> _Verilen metin_
========

25 Aralık 2008 00:00
EMEK GÜNLÜĞÜ
DİĞER HABERLER
Türk-İşe bağlı İstanbul şubeleri dönemi değerlendirmek için pazar günü bir araya geliyorlar. Toplantı genel bir temsilciler kurulu olarak planlanmış. İşyeri temsilcilerinin doğrudan katılacakları ve sorunlarını tartışacakları, karar alacakları bir platform niteliğinde olacak.
Önemli bir dönemeçte gerçekleşecek toplantı, kriz ve krizin ortaya çıkardığı sonuçları düşündüğümüzde, daha bir anlam kazanıyor. Çünkü her gün kriz bahane gösterilerek binlerce işçi sokağa atılıyor, işçiler ve emekçiler yoğun bir saldırı dalgasıyla karşı karşıyalar. Dönem, aynı zamanda kamuda TİS sürecinin hazırlıklarının yapıldığı bir sürecin başına denk geliyor. Son bir yıl içerisinde Türk-İşe bağlı birçok sendikada yolsuzluklar nedeniyle olağanüstü genel kurulların yaşandığı ve yönetimlerin el değiştirdiği bir süreci geride bıraktık. Yine bu hafta sonu Tes-İş Sendikası yolsuzluklar nedeniyle olağanüstü genel kurula gidiyor. Başbakanın ele geçirmeye çalıştığı Türk-İş ve onun genel başkanının içinde yer aldığı yönetim kurulu ortaya konan iddialara göre gırtlağına kadar yolsuzluğun içine girmiş durumda. Bu durum AKPnin sendikal anlayışını çok net ifade ediyor.
AKP devletin bütün kurumlarında böyle işliyor. Bakanlıklar ve belediyelerin durumu böyle. İşbirlikçi sendikal anlayış ve hükümet kol kola. İstanbul Şubeler Platformu birçok sorumluluğu üzerine almak ve yerelden bir mücadeleyi örgütlemek durumuyla karşı karşıyadır. Çünkü Türk-İş merkezi ve birçok sendika genel merkezi sanki bu ülkede değiller. Onlar açlığın, yoksulluğun ve yolsuzluğun olmadığı, işçilerin tüm ekonomik ve demokratik haklarını kullandıkları bir ülkede yaşıyor gibi davranıyorlar. Durum böyle değil, kendi ortaya koydukları verilerle son birkaç ay içinde 30 bin Türk-İş üyesi işçi kriz sonrasında işsiz kalmış durumda. Ücretsiz izine çıkarılanların sayısı on binlerle ifade ediliyor. Hükümet patronlara karşı cömert davranırken, kesenin ağzını sonuna kadar açarken, işçilere temiz hava bile koklatmıyor. Hükümet destekli yeni sendikal anlayış, az çok mücadele eden sendikalara ve işyerlerine saldırıyor. Yetkilere itiraz ediliyor, bakanlık elli sözleşme yapan yerlere, yeni uygulamalar getiriyor. Çay Kur ve THY Teknik AŞ bunun birer örneği.

========

> _Alıntı veriler_
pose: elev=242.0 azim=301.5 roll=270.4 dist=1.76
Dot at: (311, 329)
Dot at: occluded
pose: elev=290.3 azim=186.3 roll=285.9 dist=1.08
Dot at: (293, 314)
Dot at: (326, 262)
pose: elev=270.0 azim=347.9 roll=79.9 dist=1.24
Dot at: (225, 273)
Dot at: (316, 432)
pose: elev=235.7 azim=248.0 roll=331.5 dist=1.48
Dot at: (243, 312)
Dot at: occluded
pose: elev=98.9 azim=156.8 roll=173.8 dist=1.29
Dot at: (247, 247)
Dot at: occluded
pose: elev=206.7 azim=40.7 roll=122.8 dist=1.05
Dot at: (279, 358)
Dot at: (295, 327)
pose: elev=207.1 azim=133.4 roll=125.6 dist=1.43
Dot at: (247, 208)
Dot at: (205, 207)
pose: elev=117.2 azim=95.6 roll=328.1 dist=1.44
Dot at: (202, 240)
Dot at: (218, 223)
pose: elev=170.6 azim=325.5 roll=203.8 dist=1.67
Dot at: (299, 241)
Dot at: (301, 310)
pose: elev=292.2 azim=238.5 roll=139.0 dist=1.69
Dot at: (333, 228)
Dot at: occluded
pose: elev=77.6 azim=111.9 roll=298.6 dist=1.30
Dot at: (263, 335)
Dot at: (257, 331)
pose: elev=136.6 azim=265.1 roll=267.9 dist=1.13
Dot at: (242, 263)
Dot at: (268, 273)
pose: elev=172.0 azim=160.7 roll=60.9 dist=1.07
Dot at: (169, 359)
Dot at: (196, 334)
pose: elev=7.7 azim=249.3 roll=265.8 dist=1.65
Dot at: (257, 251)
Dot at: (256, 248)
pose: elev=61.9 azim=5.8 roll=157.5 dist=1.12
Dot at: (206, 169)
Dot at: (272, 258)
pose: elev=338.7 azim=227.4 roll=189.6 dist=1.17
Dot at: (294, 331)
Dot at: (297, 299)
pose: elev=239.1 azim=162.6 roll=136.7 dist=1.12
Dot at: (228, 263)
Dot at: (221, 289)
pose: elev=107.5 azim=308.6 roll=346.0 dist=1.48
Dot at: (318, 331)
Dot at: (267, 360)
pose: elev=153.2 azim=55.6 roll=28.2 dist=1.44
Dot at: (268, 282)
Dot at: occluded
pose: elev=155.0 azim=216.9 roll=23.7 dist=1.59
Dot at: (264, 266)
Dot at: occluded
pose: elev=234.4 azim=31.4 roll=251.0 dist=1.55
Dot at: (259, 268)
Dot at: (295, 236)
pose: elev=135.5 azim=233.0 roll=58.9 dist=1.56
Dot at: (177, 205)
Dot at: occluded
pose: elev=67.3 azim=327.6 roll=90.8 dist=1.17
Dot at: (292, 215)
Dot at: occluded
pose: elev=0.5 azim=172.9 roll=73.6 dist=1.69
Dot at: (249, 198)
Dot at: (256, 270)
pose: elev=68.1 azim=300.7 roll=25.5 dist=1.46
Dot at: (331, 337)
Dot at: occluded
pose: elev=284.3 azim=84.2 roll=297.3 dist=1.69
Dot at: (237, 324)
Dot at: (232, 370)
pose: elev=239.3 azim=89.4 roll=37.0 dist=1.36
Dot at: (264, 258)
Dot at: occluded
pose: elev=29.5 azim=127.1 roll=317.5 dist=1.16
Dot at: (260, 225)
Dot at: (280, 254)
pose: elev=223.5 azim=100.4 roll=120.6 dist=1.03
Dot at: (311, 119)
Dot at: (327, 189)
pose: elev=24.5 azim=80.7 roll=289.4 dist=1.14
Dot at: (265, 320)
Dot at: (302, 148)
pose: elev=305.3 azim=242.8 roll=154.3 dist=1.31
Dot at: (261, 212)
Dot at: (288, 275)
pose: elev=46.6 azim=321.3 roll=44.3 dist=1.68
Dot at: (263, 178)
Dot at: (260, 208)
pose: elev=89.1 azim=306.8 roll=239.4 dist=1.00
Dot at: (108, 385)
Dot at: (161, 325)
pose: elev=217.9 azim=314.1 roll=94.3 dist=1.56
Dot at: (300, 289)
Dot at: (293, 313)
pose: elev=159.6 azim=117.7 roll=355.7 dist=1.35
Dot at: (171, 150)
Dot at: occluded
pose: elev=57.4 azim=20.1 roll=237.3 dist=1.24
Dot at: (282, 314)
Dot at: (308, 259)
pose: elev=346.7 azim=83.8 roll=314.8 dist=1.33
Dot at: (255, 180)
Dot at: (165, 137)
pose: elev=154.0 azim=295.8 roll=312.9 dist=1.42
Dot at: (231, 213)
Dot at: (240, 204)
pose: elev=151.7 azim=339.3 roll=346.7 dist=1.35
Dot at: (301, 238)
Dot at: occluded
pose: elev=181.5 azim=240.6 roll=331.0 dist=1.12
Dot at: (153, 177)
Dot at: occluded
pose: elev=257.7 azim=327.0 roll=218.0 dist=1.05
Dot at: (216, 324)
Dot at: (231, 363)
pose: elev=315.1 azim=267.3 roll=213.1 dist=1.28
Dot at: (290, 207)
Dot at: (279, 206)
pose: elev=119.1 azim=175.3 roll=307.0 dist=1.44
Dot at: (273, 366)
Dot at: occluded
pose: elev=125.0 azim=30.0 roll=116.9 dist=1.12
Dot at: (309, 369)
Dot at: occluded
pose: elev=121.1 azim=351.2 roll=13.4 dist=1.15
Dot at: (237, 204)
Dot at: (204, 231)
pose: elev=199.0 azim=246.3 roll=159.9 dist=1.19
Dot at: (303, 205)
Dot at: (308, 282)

========

> _Kısa görev 1_
Türk-İş şubeleri toplantısıyla ilgili metne göre, son birkaç ay içinde kriz sonrasında kaç Türk-İş üyesi işçi işsiz kalmıştır?
> _Kısa görev 2_
Türk-İş şubeleri toplantısıyla ilgili metni son cümlesinden sonra sürdürün.

> _Çıktı 1_
30 bin Türk-İş üyesi işçi işsiz kalmıştır.

> _Çıktı 2_
Bu nedenle toplanacak temsilciler kurulu birçok soruya yanıt bulmak ve nasıl bir mücadele içinde olacağını, rutin olanı nasıl aşacağını ortaya koymak zorundadır. Öncelikle kriz ve kriz karşıtı bir mücadeleyi nasıl örgütleyecektir. İstanbul emek ve sermaye çelişkilerinin en sert yaşandığı, mücadelenin geliştiği bir yer olarak, nasıl değerlendirilecektir. Sendikal hareketin bölünmüş ve çok parçalı hali düşünüldüğünde, kendi dışındaki mücadeleci unsurlara, nasıl bir çağrı yapacaktır ve mücadeleyi nasıl birleştirecektir. Yerel platformlara nasıl yaklaşacaktır. Yolsuzluk içinde olan ve hükümetin payandası haline gelen sendikalara karşı nasıl bir mücadele çağrısı olacaktır. Kamu TİS sürecinde Telekom deneyimini nasıl değerlendirecektir
Kriz ve sonrasında IMF ile görüşmeler sürmektedir. Kamuda esnek çalışmanın ve yoksulluk ücretinin dayatılacağı ve iş güvencesinin ortadan kaldırılacağı talebi şaşırtıcı olmayacaktır, buna karşı ne yapacaktır. Bütün bu gelişmeler düşünüldüğünde, yapılacak temsilciler kurulu ve alınacak kararlar önümüzdeki dönem işçi ve emekçi hareketinde ileri bir rol oynayabilecek pozisyona gelebilir. Sorumluluklar bir o kadar ağır, fakat gerçekleştirildiğinde yeni bir dönemin yollarının açılacağını da görmek gerekir, dönem böyle bir dönemdir. Bunu başarmak için, tüm olanaklar ve koşullar mevcuttur.